Dataset records
--------------------------------
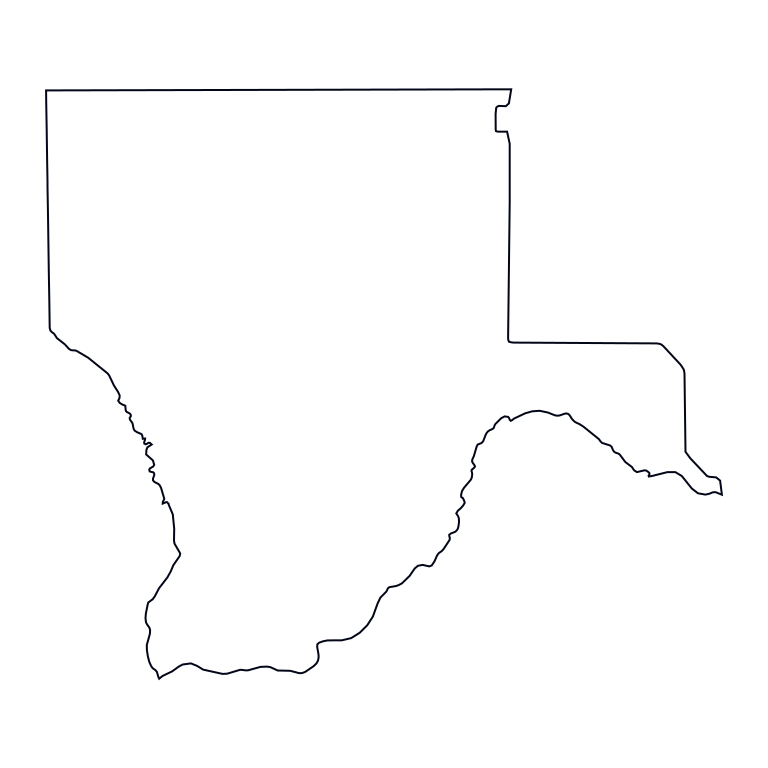 outline of Kgalagadi
{"feature_id": "BWA-2625", "entity_name": "Kgalagadi", "entity_type": "District", "adm_level": 1, "iso_a3": "BWA", "parent_name": "Botswana", "parent_adm1": "", "projection": "orthographic", "projection_center": [21.995, -25.1], "detail": "fine", "context": "isolated", "style": "outline", "palette": "ink", "viewbox_px": 768, "rotation_deg": 0, "n_neighbors": 0, "source": "natural_earth", "source_scale": "10m", "svg_char_len": 3929}
<svg xmlns="http://www.w3.org/2000/svg" viewBox="0 0 768 768"><path d="M142.8,438.8L142.3,435.6L141.5,434.1L137.1,432.2L134.6,430.6L133.6,428.8L132.6,423.7L132.0,422.4L130.4,420.3L129.8,419.1L129.7,417.9L130.4,416.9L130.9,415.9L130.6,414.4L129.6,413.4L126.9,412.0L126.0,411.1L125.7,410.0L125.3,405.7L122.5,404.6L119.7,402.9L118.2,400.7L119.5,398.0L119.7,395.5L118.1,392.0L114.0,385.6L109.2,375.5L107.6,373.4L88.1,357.7L76.6,350.9L75.1,350.4L72.0,350.3L70.6,349.9L68.9,348.8L64.8,344.3L57.0,338.2L54.1,333.8L51.5,331.8L50.5,330.7L49.7,328.0L49.3,299.7L48.8,271.4L48.4,243.1L48.0,214.8L47.5,186.5L47.5,181.9L47.1,158.2L46.7,129.9L46.2,101.6L46.1,90.4L49.0,90.4L511.2,89.3L508.9,103.4L505.8,106.2L499.0,105.9L497.4,106.5L496.2,107.8L495.6,114.0L495.7,129.8L496.0,131.1L497.1,131.5L498.5,131.7L507.1,131.7L509.7,143.8L509.7,202.4L508.1,338.0L508.3,340.1L509.1,341.8L511.2,342.3L513.4,342.6L656.6,343.4L658.9,343.7L661.2,344.4L663.5,346.3L680.5,364.6L682.3,367.2L683.9,369.9L684.5,373.5L685.5,451.8L690.3,458.3L707.1,476.1L709.4,476.8L716.2,477.4L720.1,480.6L721.9,494.7L715.4,492.1L712.5,492.4L709.5,493.7L705.4,494.6L698.0,493.3L691.8,488.5L681.8,476.0L675.3,472.1L667.5,472.1L652.0,476.0L648.8,476.5L648.6,475.7L649.5,474.3L649.3,472.9L647.8,471.6L646.3,470.6L644.6,470.3L636.9,472.1L634.1,470.3L631.9,467.0L625.3,462.0L619.7,454.5L618.4,453.6L615.4,452.6L614.1,451.7L613.1,450.3L611.6,446.8L610.2,445.5L602.0,442.9L600.1,440.9L599.0,439.2L583.5,426.7L579.8,424.3L575.4,422.2L574.0,421.1L572.0,419.0L569.8,415.5L568.5,414.1L566.4,413.4L564.4,413.8L559.5,415.5L556.9,415.7L554.6,415.2L547.8,412.5L539.7,410.8L532.3,411.3L525.2,413.3L514.0,418.6L512.6,419.8L510.8,420.8L509.8,419.9L509.2,418.3L508.2,416.9L504.7,416.4L501.2,418.2L495.3,424.1L494.5,425.6L494.1,427.0L493.5,428.3L491.8,429.3L489.8,430.2L488.2,431.2L486.9,432.6L485.7,434.7L483.3,441.0L481.6,443.0L477.8,444.5L476.8,446.1L473.8,456.3L472.6,458.8L472.2,460.1L472.1,461.5L472.9,463.1L474.3,464.9L475.0,466.6L473.7,468.2L471.7,469.8L471.5,471.1L472.0,472.5L472.2,474.3L471.9,476.7L471.5,478.4L470.6,480.0L464.0,487.8L462.0,491.1L461.1,494.7L461.2,497.0L461.7,497.5L462.6,497.8L463.6,499.5L464.5,501.8L464.7,502.9L463.1,505.6L460.9,508.1L457.9,510.7L456.3,513.4L458.2,516.4L458.9,518.5L459.0,522.1L458.5,526.0L457.8,528.8L456.4,530.8L455.0,531.9L450.8,533.5L449.2,534.8L449.3,536.2L449.8,537.9L449.7,539.8L443.4,549.3L443.1,549.6L441.7,551.1L438.7,553.2L437.1,555.4L434.6,561.1L431.8,565.4L429.3,566.4L422.6,564.9L417.9,565.8L414.7,568.5L409.6,575.9L401.9,583.4L398.4,585.2L396.1,586.0L389.3,587.2L388.0,588.2L386.4,591.5L380.4,597.6L377.6,603.5L372.9,616.5L367.3,625.2L359.8,632.7L351.2,638.1L341.9,640.3L327.6,640.4L323.0,641.3L319.1,642.7L317.3,644.4L317.2,647.0L318.5,654.4L318.6,657.6L318.0,660.6L316.4,663.5L313.7,666.1L305.4,671.8L302.1,673.1L299.0,673.1L290.2,670.8L277.7,670.5L270.5,667.2L267.1,666.6L260.4,666.9L248.1,670.3L246.0,670.4L241.9,669.9L239.8,669.9L227.1,673.7L222.5,673.9L203.1,669.6L197.1,665.9L190.9,663.4L182.7,664.5L178.9,666.5L172.1,671.4L162.7,675.9L159.6,678.3L159.2,678.7L158.4,677.1L156.9,671.9L155.4,670.1L153.2,668.6L152.3,667.7L151.4,666.5L149.3,662.0L147.8,656.0L146.9,650.0L146.8,645.0L149.9,633.8L150.1,630.0L149.4,627.7L147.0,624.3L146.0,622.3L145.5,618.1L145.9,613.3L147.7,604.5L148.3,602.5L152.7,599.2L154.7,596.5L159.0,588.3L167.4,577.4L170.7,571.5L173.4,565.1L179.7,556.0L180.2,553.4L174.5,543.6L174.0,540.5L174.2,528.7L172.8,514.4L168.7,504.7L168.7,504.0L167.0,502.1L166.2,502.1L164.7,502.8L162.7,503.6L162.8,502.0L164.3,498.9L161.1,488.0L159.6,485.1L158.1,483.8L154.3,481.9L153.0,480.3L153.0,478.6L154.3,475.0L154.1,473.2L153.0,472.2L151.3,471.9L149.7,471.4L149.2,469.6L150.0,468.4L153.3,466.4L154.2,464.8L152.9,460.4L146.2,454.5L146.4,449.9L147.4,447.3L151.7,444.5L149.8,442.8L148.4,442.8L147.1,443.7L145.8,444.3L144.3,443.6L144.2,441.9L145.0,439.9L145.1,438.5L142.8,438.8Z" fill="none" stroke="#020617" stroke-width="2"/></svg>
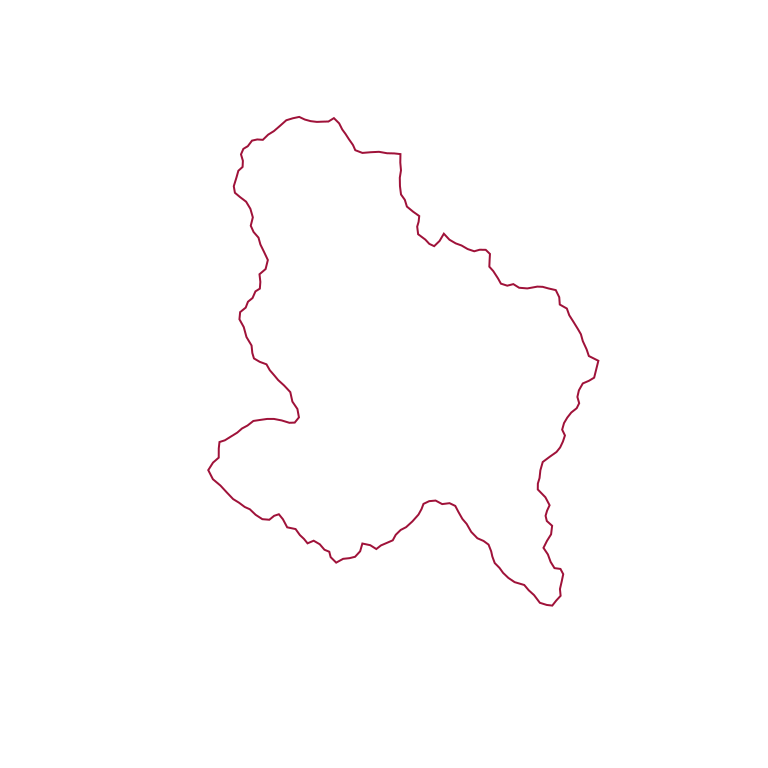 Doutor Pedrinho, Santa Catarina, Brazil, rotated 329°
{"feature_id": "56859067B40062272044728", "entity_name": "Doutor Pedrinho", "entity_type": "district", "adm_level": 2, "iso_a3": "BRA", "parent_name": "Brazil", "parent_adm1": "Santa Catarina", "projection": "orthographic", "projection_center": [-49.556, -26.711], "detail": "fine", "context": "isolated", "style": "outline", "palette": "rose", "viewbox_px": 768, "rotation_deg": 329, "n_neighbors": 0, "source": "geoboundaries", "source_scale": "gbopen_adm2", "svg_char_len": 3094}
<svg xmlns="http://www.w3.org/2000/svg" viewBox="0 0 768 768"><g transform="rotate(329 384 384)"><path d="M512.7,286.0L505.3,290.0L498.0,291.7L495.0,287.2L493.8,281.5L490.4,273.2L493.5,266.2L497.2,262.8L500.7,258.2L497.7,251.3L495.0,243.7L496.7,236.9L496.2,230.3L499.6,222.6L503.8,215.3L508.6,209.6L512.0,202.6L516.5,195.4L511.5,191.6L505.5,187.8L499.3,182.4L492.2,178.6L484.5,174.8L479.8,168.8L480.5,163.2L480.0,156.1L479.8,149.9L479.3,144.3L479.8,137.5L478.0,130.3L471.6,130.4L466.3,127.4L461.5,124.8L456.5,120.9L452.3,116.5L448.9,111.4L442.8,109.3L436.1,107.6L429.7,108.8L420.0,110.5L413.1,110.6L405.9,112.3L401.3,109.1L396.2,107.4L389.8,110.0L384.6,110.0L379.7,113.5L378.0,120.0L374.6,125.1L369.0,126.2L363.9,131.0L357.1,137.1L354.7,143.3L356.9,149.7L359.7,156.7L359.7,165.0L357.4,173.6L351.3,179.7L350.5,186.5L351.8,193.9L349.9,200.8L349.2,209.0L348.3,217.9L341.7,224.5L333.8,225.8L330.6,232.8L326.7,238.3L321.5,238.4L315.6,242.6L309.8,243.4L304.8,247.3L297.7,248.3L293.4,254.1L293.1,263.0L290.3,272.9L290.3,282.8L287.1,289.6L285.7,295.1L288.9,301.0L293.4,306.6L293.2,313.4L294.4,320.2L295.3,326.1L297.6,333.8L299.5,342.7L296.4,351.9L296.9,360.8L293.9,368.8L287.6,371.1L282.9,368.5L277.5,362.5L271.6,357.2L265.7,353.7L259.3,351.0L253.0,348.4L245.6,349.3L239.3,349.0L233.2,350.1L225.0,350.2L218.6,350.3L213.1,349.0L209.2,354.1L204.4,362.0L197.0,363.3L189.0,367.3L188.3,377.5L191.5,386.8L193.4,396.0L195.4,404.9L198.6,411.1L201.3,417.7L204.5,422.3L206.6,430.0L210.1,437.2L215.8,441.3L221.9,440.4L226.8,441.5L227.7,447.9L227.2,457.0L233.5,462.8L234.1,470.2L235.6,475.5L236.4,481.2L243.0,482.1L246.4,488.3L247.6,495.4L250.7,499.6L249.1,504.9L251.0,512.5L258.9,512.8L264.7,515.5L270.2,517.2L277.4,515.1L283.3,509.6L289.2,515.1L292.4,521.5L298.3,520.8L304.9,521.7L311.0,522.5L316.4,519.3L323.1,517.7L329.2,518.1L337.6,516.4L346.3,513.7L351.8,510.5L356.1,507.1L362.4,507.7L368.2,510.5L372.0,516.9L378.8,519.9L382.3,525.2L381.9,532.0L381.7,540.0L382.8,546.5L382.6,555.7L384.6,564.3L388.5,569.8L390.9,575.5L389.7,582.6L388.0,587.7L386.7,594.5L388.3,601.2L388.8,607.2L390.7,614.2L393.9,621.1L400.7,628.5L401.8,635.3L403.9,642.3L404.9,651.8L409.7,657.2L414.1,660.6L420.2,658.3L426.3,656.5L429.2,650.4L434.8,644.6L439.7,639.3L440.0,633.4L435.3,629.6L435.2,622.3L436.7,614.5L436.3,606.6L442.9,602.4L449.8,598.9L455.1,592.1L453.0,585.3L454.6,580.2L458.5,576.6L463.5,573.2L464.0,564.2L461.5,553.6L464.6,548.6L468.9,544.7L473.6,538.5L479.9,532.6L488.9,531.7L496.9,531.1L502.3,529.1L507.7,525.5L512.6,521.3L513.2,514.9L518.2,510.2L523.8,507.2L529.8,504.9L536.7,504.0L541.4,501.0L543.1,494.7L547.8,489.8L554.7,485.9L561.3,486.8L567.4,486.8L579.7,474.5L574.0,465.5L575.5,458.7L576.5,449.6L578.4,442.8L578.5,436.8L578.4,428.0L578.2,420.5L579.6,413.5L575.6,406.4L578.9,399.9L579.6,392.0L574.2,386.8L570.0,382.4L565.6,379.5L560.8,377.7L556.1,375.9L549.4,371.1L546.3,365.0L540.3,363.2L535.9,358.2L536.1,352.2L535.8,343.4L534.7,337.7L538.4,332.1L541.8,327.1L540.3,321.4L535.2,318.2L529.7,316.7L525.2,311.4L521.8,305.2L517.9,300.4L514.4,294.0L512.7,286.0Z" fill="none" stroke="#9f1239" stroke-width="2"/></g></svg>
--------------------------------
Identify every line in the records above that contains the string "isolated", treating uppercase and lowercase as different, and copy each of those lines.

RESULT FOR THIS EXERCISE
{"feature_id": "BWA-2625", "entity_name": "Kgalagadi", "entity_type": "District", "adm_level": 1, "iso_a3": "BWA", "parent_name": "Botswana", "parent_adm1": "", "projection": "orthographic", "projection_center": [21.995, -25.1], "detail": "fine", "context": "isolated", "style": "outline", "palette": "ink", "viewbox_px": 768, "rotation_deg": 0, "n_neighbors": 0, "source": "natural_earth", "source_scale": "10m", "svg_char_len": 3929}
{"feature_id": "56859067B40062272044728", "entity_name": "Doutor Pedrinho", "entity_type": "district", "adm_level": 2, "iso_a3": "BRA", "parent_name": "Brazil", "parent_adm1": "Santa Catarina", "projection": "orthographic", "projection_center": [-49.556, -26.711], "detail": "fine", "context": "isolated", "style": "outline", "palette": "rose", "viewbox_px": 768, "rotation_deg": 329, "n_neighbors": 0, "source": "geoboundaries", "source_scale": "gbopen_adm2", "svg_char_len": 3094}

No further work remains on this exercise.